__Work instruction__: Output only the lines below from the one containing "X25687Y-36831D03*" to the one containing "X67697Y-28920D03*", exactly as written, both ends kept.
┌──
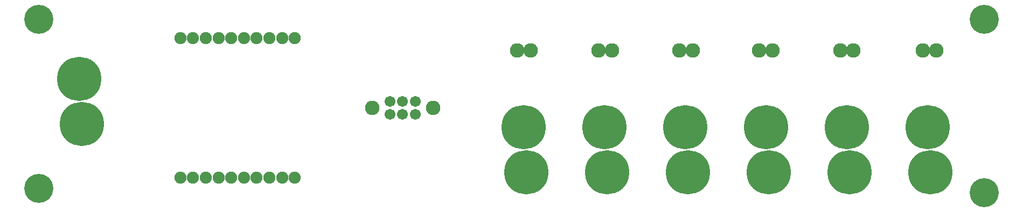
<source format=gbs>
G04 (created by PCBNEW (2013-06-11 BZR 4021)-stable) date Tue 16 Jul 2013 06:26:29 PM CDT*
%MOIN*%
G04 Gerber Fmt 3.4, Leading zero omitted, Abs format*
%FSLAX34Y34*%
G01*
G70*
G90*
G04 APERTURE LIST*
%ADD10C,0.00590551*%
%ADD11C,0.18*%
%ADD12C,0.0672*%
%ADD13C,0.09*%
%ADD14C,0.075*%
%ADD15C,0.274*%
G04 APERTURE END LIST*
G54D10*
G54D11*
X13000Y-37500D03*
X13000Y-27000D03*
X71500Y-27000D03*
X71500Y-37750D03*
G54D12*
X36287Y-32894D03*
X35500Y-32894D03*
X34713Y-32894D03*
X36287Y-32106D03*
X35500Y-32106D03*
X34713Y-32106D03*
G54D13*
X37390Y-32500D03*
X33610Y-32500D03*
G54D14*
X21750Y-28169D03*
X24900Y-28169D03*
X26474Y-28169D03*
X25687Y-28169D03*
X23325Y-28169D03*
X24112Y-28169D03*
X22537Y-28169D03*
X28049Y-28169D03*
X28837Y-28169D03*
X27262Y-28169D03*
X27262Y-36831D03*
X28837Y-36831D03*
X28049Y-36831D03*
X22537Y-36831D03*
X24112Y-36831D03*
X23325Y-36831D03*
X25687Y-36831D03*
X26474Y-36831D03*
X24900Y-36831D03*
X21750Y-36831D03*
G54D13*
X42599Y-28920D03*
X43425Y-28920D03*
X47618Y-28920D03*
X48444Y-28920D03*
X52638Y-28920D03*
X53464Y-28920D03*
X62579Y-28920D03*
X63405Y-28920D03*
X67697Y-28920D03*
X68523Y-28920D03*
X57559Y-28920D03*
X58385Y-28920D03*
G54D15*
X68000Y-33700D03*
X68167Y-36500D03*
X15500Y-30700D03*
X15667Y-33500D03*
X63000Y-33700D03*
X63167Y-36500D03*
X53000Y-33700D03*
X53167Y-36500D03*
X48000Y-33700D03*
X48167Y-36500D03*
X43000Y-33700D03*
X43167Y-36500D03*
X58000Y-33700D03*
X58167Y-36500D03*
M02*

</source>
└──
__Solution to this task__:
X25687Y-36831D03*
X26474Y-36831D03*
X24900Y-36831D03*
X21750Y-36831D03*
G54D13*
X42599Y-28920D03*
X43425Y-28920D03*
X47618Y-28920D03*
X48444Y-28920D03*
X52638Y-28920D03*
X53464Y-28920D03*
X62579Y-28920D03*
X63405Y-28920D03*
X67697Y-28920D03*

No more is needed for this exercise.